Genetic difference. Just like people who can raise one eyebrow. Not all of us have the same muscle control. Likely a leftover from days where we could point our ears towards a sound like small-eared dogs can.
Tongue rolling is the ability to roll the lateral edges of the tongue upwards into a tube. The tongue's intrinsic muscles allow some people to form their tongues into specific shapes. Rolling the tongue into a tube shape is often described as a dominant trait with simple Mendelian inheritance, and it is commonly referenced in introductory and genetic biology courses, although there is some disagreement.[1]
Everyone can do it if they want. I learned how to do it in my teens. It took about a week of obsessively trying until I finally honed it. I even can move the scalp back and forwards due to that same 'training'.
The muscles that flex for me are the ones in the back of my head. If you place your hand on the back of your head directly between your ears (so just about where your skull begins to curve in and your neck muscles begin) it's the ones just on either side of the center line that do the flexing and pull my ears back. Try imagining scrunching up the back of your head.

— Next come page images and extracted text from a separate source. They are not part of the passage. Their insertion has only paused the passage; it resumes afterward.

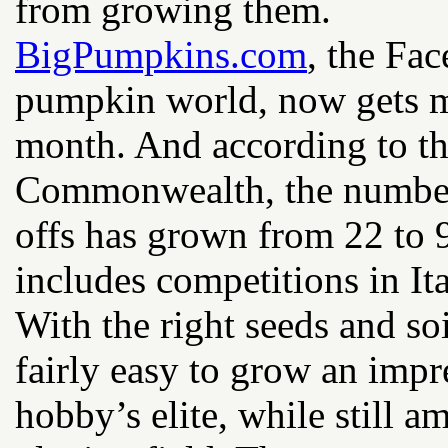
from growing them.
BigPumpkins.com
, the Fa
pumpkin world, now gets mo
month. And according to t
Commonwealth, the number 
offs has grown from 22 to 
includes competitions in Ita
With the right seeds and soi
fairly easy to grow an impr
hobby’s elite, while still a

I don't even know how to describe it... It's like how would you describe how you can wiggle your butt? I just flex the muscles on the side of my head and it makes my ears twitch 🤷🏻♂️
Yes. But not the "main" jaw muscle that gives up/down biting force. It's the ones that let you move your jaw side-to-side and forward/back. Especially the forward/back ones.
When I was a kid I just tried flexing any muscle in my face, and if some made my ears move (even a little, or connected to other things), I'd keep trying to do that but also trying to isolate it to just my ears. After enough of that I was able to move them and switched to trying to control one at a time. Now I can do both independently pretty easily
Not only it's fun, it helps me hear better because I'm literally perking up my ears. That's what it really is and maybe if you think along these lines you muscles will respond.
Not everyone can do it, because the necessary muscles (auricular muscles) are considered vestigial at this point, meaning not everyone has them or doesn't have large enough ones to wiggle their ears. In other words, evolution is slowly deleting them from our bodies as a species, with some of us being "further along" than others.
I listened to a science podcast recently that said anyone can learn to do it in a few hours. The trick is looking in the mirror and trying various things until you get it, then practising that thing.
I think practicing unhinging/wiggling my jaw at a young age helped. I blame the Cheerios commercial XD. Also wiggling my eyebrows feels like it benefitted, picked that one up from my grandpa.